[Saved entries]
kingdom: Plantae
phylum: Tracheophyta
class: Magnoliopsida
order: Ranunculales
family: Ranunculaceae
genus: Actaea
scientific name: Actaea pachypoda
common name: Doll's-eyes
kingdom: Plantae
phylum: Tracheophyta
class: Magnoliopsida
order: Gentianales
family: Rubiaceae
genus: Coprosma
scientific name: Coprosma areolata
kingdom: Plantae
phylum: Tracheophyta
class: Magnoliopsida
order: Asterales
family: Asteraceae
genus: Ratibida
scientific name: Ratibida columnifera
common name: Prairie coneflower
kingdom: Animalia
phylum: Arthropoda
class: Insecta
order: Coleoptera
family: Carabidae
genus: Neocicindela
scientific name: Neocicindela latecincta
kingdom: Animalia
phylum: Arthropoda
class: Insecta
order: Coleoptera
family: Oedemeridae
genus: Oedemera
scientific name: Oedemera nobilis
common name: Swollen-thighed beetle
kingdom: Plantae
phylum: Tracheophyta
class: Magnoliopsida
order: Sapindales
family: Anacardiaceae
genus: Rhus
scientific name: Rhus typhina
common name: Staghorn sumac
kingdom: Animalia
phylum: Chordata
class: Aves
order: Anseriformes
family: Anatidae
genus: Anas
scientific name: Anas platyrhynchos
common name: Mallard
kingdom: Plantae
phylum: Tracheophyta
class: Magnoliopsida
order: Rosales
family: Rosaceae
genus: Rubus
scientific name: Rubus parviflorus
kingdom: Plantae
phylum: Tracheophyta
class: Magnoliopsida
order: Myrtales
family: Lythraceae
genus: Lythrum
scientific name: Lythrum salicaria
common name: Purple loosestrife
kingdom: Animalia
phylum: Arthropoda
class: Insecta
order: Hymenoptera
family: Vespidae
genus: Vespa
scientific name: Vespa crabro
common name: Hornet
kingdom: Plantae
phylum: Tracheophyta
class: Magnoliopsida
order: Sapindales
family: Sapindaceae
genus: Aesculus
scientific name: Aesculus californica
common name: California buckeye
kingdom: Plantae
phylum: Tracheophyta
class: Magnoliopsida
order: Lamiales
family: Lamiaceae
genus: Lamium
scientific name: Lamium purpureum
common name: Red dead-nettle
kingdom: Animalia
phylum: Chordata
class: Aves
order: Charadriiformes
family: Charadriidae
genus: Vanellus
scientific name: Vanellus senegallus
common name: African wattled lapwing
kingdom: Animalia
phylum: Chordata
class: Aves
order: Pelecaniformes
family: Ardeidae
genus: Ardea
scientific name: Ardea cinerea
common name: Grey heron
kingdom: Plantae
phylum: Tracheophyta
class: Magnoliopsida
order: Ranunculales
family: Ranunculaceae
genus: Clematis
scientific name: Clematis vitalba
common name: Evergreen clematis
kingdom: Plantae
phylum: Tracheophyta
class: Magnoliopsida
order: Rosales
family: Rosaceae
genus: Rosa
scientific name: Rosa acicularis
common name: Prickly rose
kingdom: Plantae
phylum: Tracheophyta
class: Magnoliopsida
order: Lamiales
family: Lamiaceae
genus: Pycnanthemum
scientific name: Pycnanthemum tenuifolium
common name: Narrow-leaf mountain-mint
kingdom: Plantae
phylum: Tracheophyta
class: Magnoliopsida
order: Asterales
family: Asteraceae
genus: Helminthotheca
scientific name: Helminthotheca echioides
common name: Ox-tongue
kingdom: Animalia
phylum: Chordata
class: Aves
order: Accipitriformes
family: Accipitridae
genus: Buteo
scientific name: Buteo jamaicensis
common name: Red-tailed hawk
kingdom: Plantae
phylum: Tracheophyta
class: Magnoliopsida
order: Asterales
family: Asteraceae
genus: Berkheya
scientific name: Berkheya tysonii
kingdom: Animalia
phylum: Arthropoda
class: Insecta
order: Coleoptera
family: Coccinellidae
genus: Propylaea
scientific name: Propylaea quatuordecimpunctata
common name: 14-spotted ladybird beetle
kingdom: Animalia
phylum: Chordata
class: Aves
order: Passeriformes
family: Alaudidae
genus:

▶ _What is asked_: Reproduce every line of the data above without any changes.

▶ _Exercise answer_:
kingdom: Plantae
phylum: Tracheophyta
class: Magnoliopsida
order: Ranunculales
family: Ranunculaceae
genus: Actaea
scientific name: Actaea pachypoda
common name: Doll's-eyes
kingdom: Plantae
phylum: Tracheophyta
class: Magnoliopsida
order: Gentianales
family: Rubiaceae
genus: Coprosma
scientific name: Coprosma areolata
kingdom: Plantae
phylum: Tracheophyta
class: Magnoliopsida
order: Asterales
family: Asteraceae
genus: Ratibida
scientific name: Ratibida columnifera
common name: Prairie coneflower
kingdom: Animalia
phylum: Arthropoda
class: Insecta
order: Coleoptera
family: Carabidae
genus: Neocicindela
scientific name: Neocicindela latecincta
kingdom: Animalia
phylum: Arthropoda
class: Insecta
order: Coleoptera
family: Oedemeridae
genus: Oedemera
scientific name: Oedemera nobilis
common name: Swollen-thighed beetle
kingdom: Plantae
phylum: Tracheophyta
class: Magnoliopsida
order: Sapindales
family: Anacardiaceae
genus: Rhus
scientific name: Rhus typhina
common name: Staghorn sumac
kingdom: Animalia
phylum: Chordata
class: Aves
order: Anseriformes
family: Anatidae
genus: Anas
scientific name: Anas platyrhynchos
common name: Mallard
kingdom: Plantae
phylum: Tracheophyta
class: Magnoliopsida
order: Rosales
family: Rosaceae
genus: Rubus
scientific name: Rubus parviflorus
kingdom: Plantae
phylum: Tracheophyta
class: Magnoliopsida
order: Myrtales
family: Lythraceae
genus: Lythrum
scientific name: Lythrum salicaria
common name: Purple loosestrife
kingdom: Animalia
phylum: Arthropoda
class: Insecta
order: Hymenoptera
family: Vespidae
genus: Vespa
scientific name: Vespa crabro
common name: Hornet
kingdom: Plantae
phylum: Tracheophyta
class: Magnoliopsida
order: Sapindales
family: Sapindaceae
genus: Aesculus
scientific name: Aesculus californica
common name: California buckeye
kingdom: Plantae
phylum: Tracheophyta
class: Magnoliopsida
order: Lamiales
family: Lamiaceae
genus: Lamium
scientific name: Lamium purpureum
common name: Red dead-nettle
kingdom: Animalia
phylum: Chordata
class: Aves
order: Charadriiformes
family: Charadriidae
genus: Vanellus
scientific name: Vanellus senegallus
common name: African wattled lapwing
kingdom: Animalia
phylum: Chordata
class: Aves
order: Pelecaniformes
family: Ardeidae
genus: Ardea
scientific name: Ardea cinerea
common name: Grey heron
kingdom: Plantae
phylum: Tracheophyta
class: Magnoliopsida
order: Ranunculales
family: Ranunculaceae
genus: Clematis
scientific name: Clematis vitalba
common name: Evergreen clematis
kingdom: Plantae
phylum: Tracheophyta
class: Magnoliopsida
order: Rosales
family: Rosaceae
genus: Rosa
scientific name: Rosa acicularis
common name: Prickly rose
kingdom: Plantae
phylum: Tracheophyta
class: Magnoliopsida
order: Lamiales
family: Lamiaceae
genus: Pycnanthemum
scientific name: Pycnanthemum tenuifolium
common name: Narrow-leaf mountain-mint
kingdom: Plantae
phylum: Tracheophyta
class: Magnoliopsida
order: Asterales
family: Asteraceae
genus: Helminthotheca
scientific name: Helminthotheca echioides
common name: Ox-tongue
kingdom: Animalia
phylum: Chordata
class: Aves
order: Accipitriformes
family: Accipitridae
genus: Buteo
scientific name: Buteo jamaicensis
common name: Red-tailed hawk
kingdom: Plantae
phylum: Tracheophyta
class: Magnoliopsida
order: Asterales
family: Asteraceae
genus: Berkheya
scientific name: Berkheya tysonii
kingdom: Animalia
phylum: Arthropoda
class: Insecta
order: Coleoptera
family: Coccinellidae
genus: Propylaea
scientific name: Propylaea quatuordecimpunctata
common name: 14-spotted ladybird beetle
kingdom: Animalia
phylum: Chordata
class: Aves
order: Passeriformes
family: Alaudidae
genus:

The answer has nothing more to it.